• PROVIDED DATA
──────────────────────────────

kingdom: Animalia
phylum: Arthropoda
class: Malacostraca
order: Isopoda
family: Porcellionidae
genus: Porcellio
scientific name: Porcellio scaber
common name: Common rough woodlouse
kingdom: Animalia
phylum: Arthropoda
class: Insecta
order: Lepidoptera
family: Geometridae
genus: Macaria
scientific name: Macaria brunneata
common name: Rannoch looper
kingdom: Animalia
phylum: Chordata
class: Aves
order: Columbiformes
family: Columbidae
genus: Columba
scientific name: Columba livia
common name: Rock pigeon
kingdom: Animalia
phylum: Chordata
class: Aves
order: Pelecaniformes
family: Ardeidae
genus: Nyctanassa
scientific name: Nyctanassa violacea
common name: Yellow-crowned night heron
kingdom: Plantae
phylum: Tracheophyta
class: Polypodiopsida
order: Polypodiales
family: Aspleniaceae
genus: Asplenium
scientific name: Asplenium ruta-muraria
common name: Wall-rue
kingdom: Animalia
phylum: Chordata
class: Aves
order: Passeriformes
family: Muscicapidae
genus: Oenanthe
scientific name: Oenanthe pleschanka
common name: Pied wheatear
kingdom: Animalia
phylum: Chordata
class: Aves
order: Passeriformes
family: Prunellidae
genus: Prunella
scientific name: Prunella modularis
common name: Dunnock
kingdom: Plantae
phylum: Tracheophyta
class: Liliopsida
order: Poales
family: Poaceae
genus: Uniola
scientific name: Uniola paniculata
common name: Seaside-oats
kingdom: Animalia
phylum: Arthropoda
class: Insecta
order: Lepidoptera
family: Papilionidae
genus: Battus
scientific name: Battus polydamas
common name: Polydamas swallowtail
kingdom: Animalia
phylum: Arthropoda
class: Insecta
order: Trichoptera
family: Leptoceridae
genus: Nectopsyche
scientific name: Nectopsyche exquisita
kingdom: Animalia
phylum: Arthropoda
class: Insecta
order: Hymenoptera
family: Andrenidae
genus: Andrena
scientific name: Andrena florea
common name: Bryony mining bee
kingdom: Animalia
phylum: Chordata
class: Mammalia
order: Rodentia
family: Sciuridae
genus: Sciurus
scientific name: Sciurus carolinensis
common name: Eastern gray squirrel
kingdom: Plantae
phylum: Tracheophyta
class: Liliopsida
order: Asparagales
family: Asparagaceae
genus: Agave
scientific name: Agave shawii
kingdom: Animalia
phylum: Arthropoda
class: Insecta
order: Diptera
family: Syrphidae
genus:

──────────────────────────────

• EXERCISE
Change every "common name" in the records to "vernacular name", and write out all the lines again with nothing else altered.

• RESULT
kingdom: Animalia
phylum: Arthropoda
class: Malacostraca
order: Isopoda
family: Porcellionidae
genus: Porcellio
scientific name: Porcellio scaber
vernacular name: Common rough woodlouse
kingdom: Animalia
phylum: Arthropoda
class: Insecta
order: Lepidoptera
family: Geometridae
genus: Macaria
scientific name: Macaria brunneata
vernacular name: Rannoch looper
kingdom: Animalia
phylum: Chordata
class: Aves
order: Columbiformes
family: Columbidae
genus: Columba
scientific name: Columba livia
vernacular name: Rock pigeon
kingdom: Animalia
phylum: Chordata
class: Aves
order: Pelecaniformes
family: Ardeidae
genus: Nyctanassa
scientific name: Nyctanassa violacea
vernacular name: Yellow-crowned night heron
kingdom: Plantae
phylum: Tracheophyta
class: Polypodiopsida
order: Polypodiales
family: Aspleniaceae
genus: Asplenium
scientific name: Asplenium ruta-muraria
vernacular name: Wall-rue
kingdom: Animalia
phylum: Chordata
class: Aves
order: Passeriformes
family: Muscicapidae
genus: Oenanthe
scientific name: Oenanthe pleschanka
vernacular name: Pied wheatear
kingdom: Animalia
phylum: Chordata
class: Aves
order: Passeriformes
family: Prunellidae
genus: Prunella
scientific name: Prunella modularis
vernacular name: Dunnock
kingdom: Plantae
phylum: Tracheophyta
class: Liliopsida
order: Poales
family: Poaceae
genus: Uniola
scientific name: Uniola paniculata
vernacular name: Seaside-oats
kingdom: Animalia
phylum: Arthropoda
class: Insecta
order: Lepidoptera
family: Papilionidae
genus: Battus
scientific name: Battus polydamas
vernacular name: Polydamas swallowtail
kingdom: Animalia
phylum: Arthropoda
class: Insecta
order: Trichoptera
family: Leptoceridae
genus: Nectopsyche
scientific name: Nectopsyche exquisita
kingdom: Animalia
phylum: Arthropoda
class: Insecta
order: Hymenoptera
family: Andrenidae
genus: Andrena
scientific name: Andrena florea
vernacular name: Bryony mining bee
kingdom: Animalia
phylum: Chordata
class: Mammalia
order: Rodentia
family: Sciuridae
genus: Sciurus
scientific name: Sciurus carolinensis
vernacular name: Eastern gray squirrel
kingdom: Plantae
phylum: Tracheophyta
class: Liliopsida
order: Asparagales
family: Asparagaceae
genus: Agave
scientific name: Agave shawii
kingdom: Animalia
phylum: Arthropoda
class: Insecta
order: Diptera
family: Syrphidae
genus:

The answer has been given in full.